Now is a great time of year to be a short-term trader. That’s because seasonal trends are showing buy signals in stock markets around the world.

Seasonal trends are well-known in the United States. In the U.S., traders who follow the advice to “sell in May” know the best six months just started.

However, end-of-year trends exist in markets outside the U.S., too.

Strong Seasonal Trends

Charts show strong seasonal uptrends are beginning in Germany, Sweden and Japan. ETFs allow U.S.-based investors to benefit from these trends.

Now is a great time of year to be a short-term trader. That’s because seasonal trends are showing buy signals in stock markets around the world.

An ETF, or exchange-traded fund, is an investment fund that tracks an index. The manager will buy or sell whatever’s required to deliver the same performance as an index.

To find trades, I looked for seasonal uptrends in charts of global indexes. There were many. But not all trends were up. The chart above in the lower right corner shows a strong downtrend.

The chart in the upper left corner is the seasonal trend in the iShares MSCI Germany ETF (NYSE: EWG). This is an ETF that tracks the DAX Index, a benchmark index for German stocks.

I created a simple trading strategy for this and the other ETFs. If the seasonal trend is up and the ETF is above its 200-day moving average, buy call options on the ETF.

A call option gives the buyer the right, but not the obligation, to buy the ETF at a specified price at any time before the option expires. You won’t have to exercise the option to collect a gain. You could simply close the option with a sell order.

Options offer defined risks.
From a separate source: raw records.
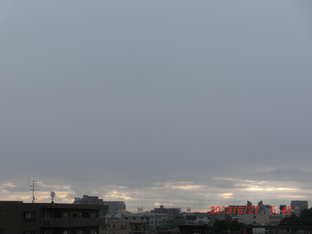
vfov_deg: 17.2
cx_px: 156
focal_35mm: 86
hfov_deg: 22.8
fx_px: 775
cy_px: 117
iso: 80
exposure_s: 1/160
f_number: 5
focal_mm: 15.16
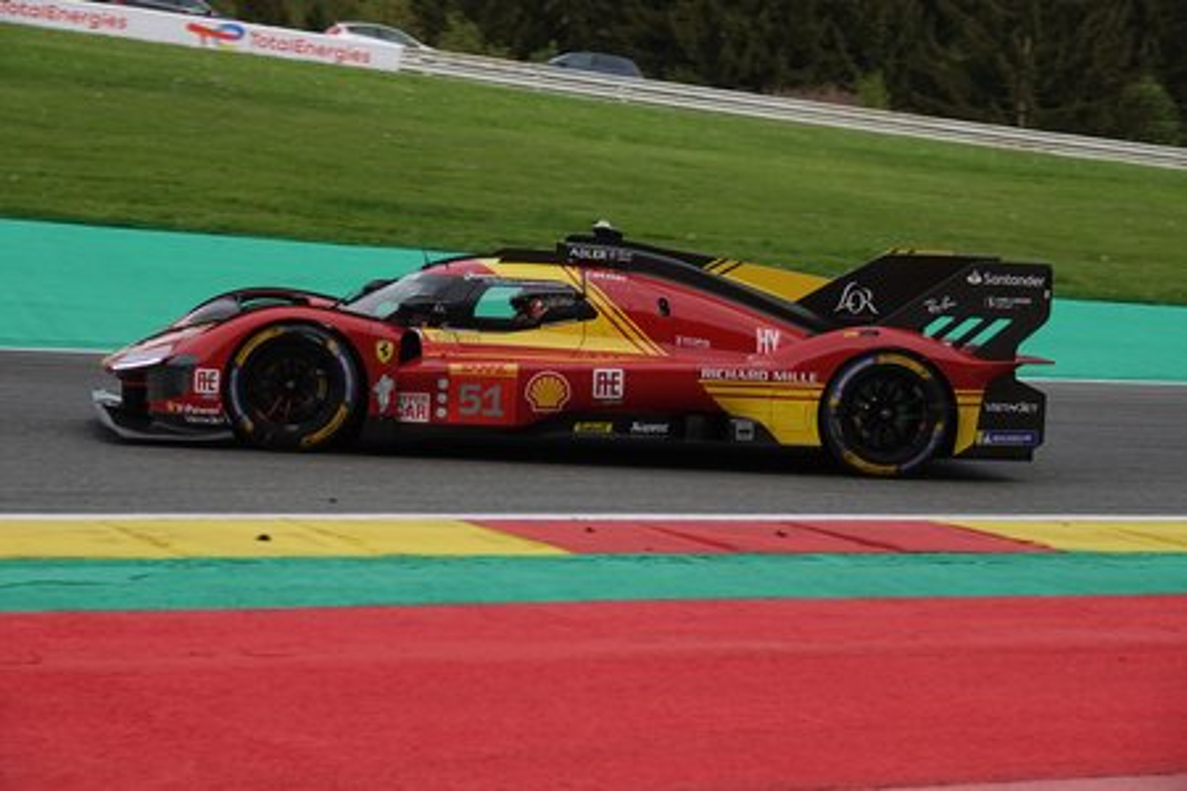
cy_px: 396
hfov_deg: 21.0
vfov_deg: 14.1
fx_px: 3198
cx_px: 594
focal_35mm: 97
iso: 160
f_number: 3.5
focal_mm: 35.68
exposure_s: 1/800
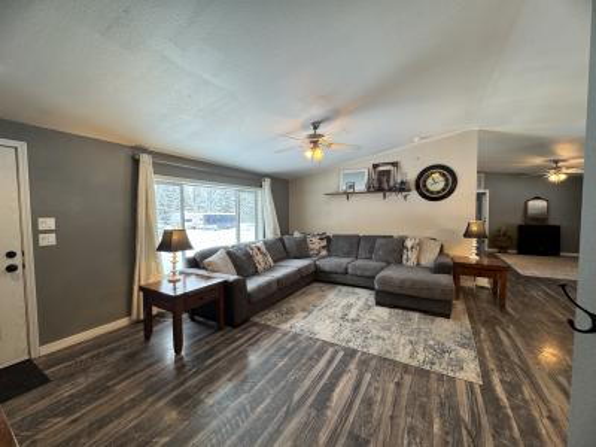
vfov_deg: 85.7
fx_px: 241
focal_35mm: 14
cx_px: 298
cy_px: 224
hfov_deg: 102.1
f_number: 2.2
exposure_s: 1/60
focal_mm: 2.22
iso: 160
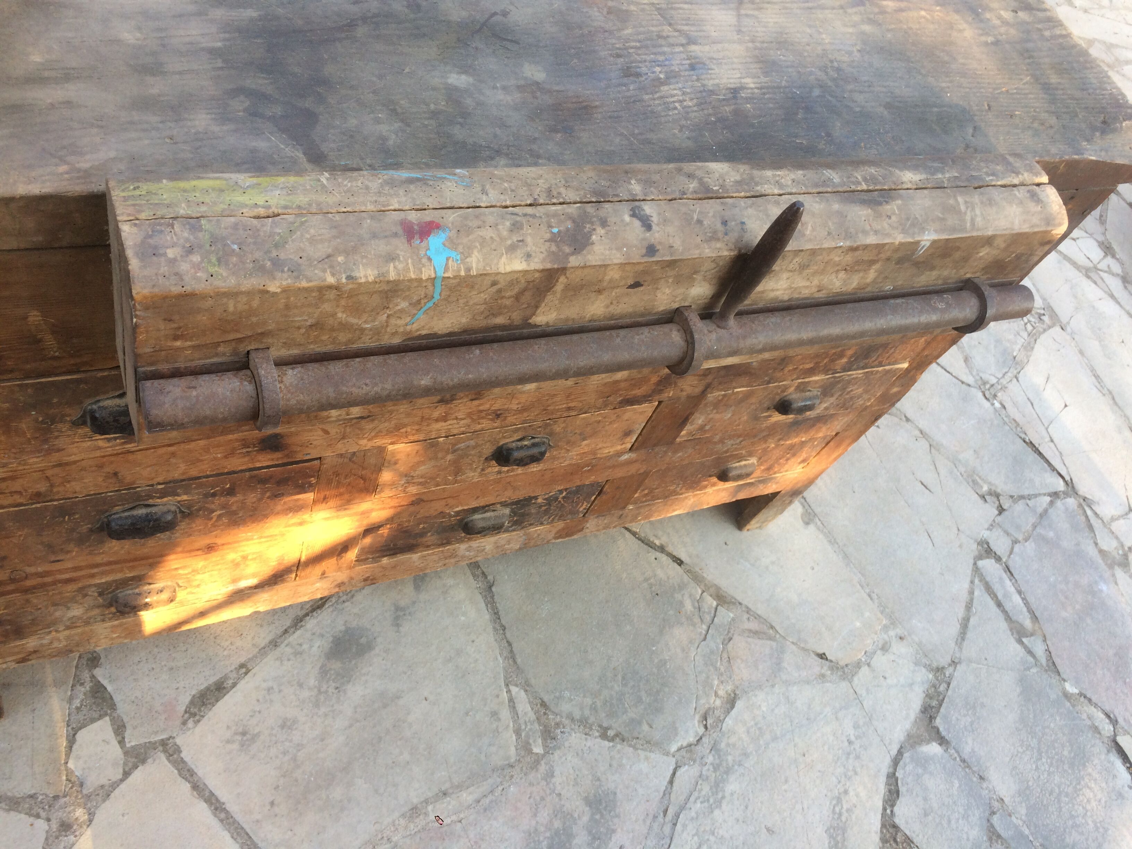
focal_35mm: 29
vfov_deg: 48.2
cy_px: 424
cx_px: 566
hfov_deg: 61.7
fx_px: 948
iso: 50
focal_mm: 4.15
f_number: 2.2
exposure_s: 1/100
You can never lose more than what you paid for the option. This means risks are small in dollar terms since options usually trade for just a few hundred dollars or less.

For EWG, traders could buy January 18 $33 call options for about $100. This is the right to buy 100 shares of EWG at $33 any time before January 18. If EWG trades at $35 before the end of the year, gaining about 6%, this option will deliver a gain of at least 100%.

So, the risk is $100, and the possible gain is more than $100 on the trade. But how likely is it that EWG will gain 6%?

Well, in the past 20 years, EWG gained an average of 9.5% in the last two months of the year. Of the 12 trade signals, 11 were winners (91.7%).

Larger Potential Returns

The iShares MSCI Sweden Capped ETF (NYSE: EWD) is also a reliable trade. Call options expiring in March offer a way to benefit from this trend. In the past 20 years, there were 11 buy signals and 10 winners (90.9%). On average, EWD gained 8.2% in the last two months of the year.

There’s another strong seasonal trend in Japan. Here, the WisdomTree Japan Hedged Equity ETF (NYSE: DXJ) is the best ETF to use. This ETF hedges currency risks and closely duplicates the performance of stocks in Japan.

DXJ gave just four buy signals over the past 10 years, but each one was a winner. The average gain was 8.2%.

There are also some downtrends at this time of year. You can see the iShares JPMorgan U.S. Dollar Emerging Markets Bond ETF (NYSE: EMB) in the chart above in the lower right corner. This ETF has a strong downtrend, falling more than 80% in the last two months of the year.

Put options allow us to benefit from downtrends. They increase in value when a stock or ETF declines in value. Puts also have limited risk, sell for a few hundred dollars or less and offer larger potential returns in percentage terms.

A January put option in EMB offers exposure to the ETF’s expected downtrend.